§ **Exercise input**:
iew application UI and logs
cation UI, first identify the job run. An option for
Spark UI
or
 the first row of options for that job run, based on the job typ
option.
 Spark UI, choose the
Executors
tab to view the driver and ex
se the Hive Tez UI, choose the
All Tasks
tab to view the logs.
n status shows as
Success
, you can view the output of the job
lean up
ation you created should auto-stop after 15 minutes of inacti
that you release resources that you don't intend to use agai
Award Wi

...

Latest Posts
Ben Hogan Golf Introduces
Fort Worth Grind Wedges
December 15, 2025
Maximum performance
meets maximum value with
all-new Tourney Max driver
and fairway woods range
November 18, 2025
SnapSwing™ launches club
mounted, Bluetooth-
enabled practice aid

§ **Task item**:
Search the records for the word "choose" and copy every line where it occurs.

§ **Written reply**:
 Spark UI, choose the
se the Hive Tez UI, choose the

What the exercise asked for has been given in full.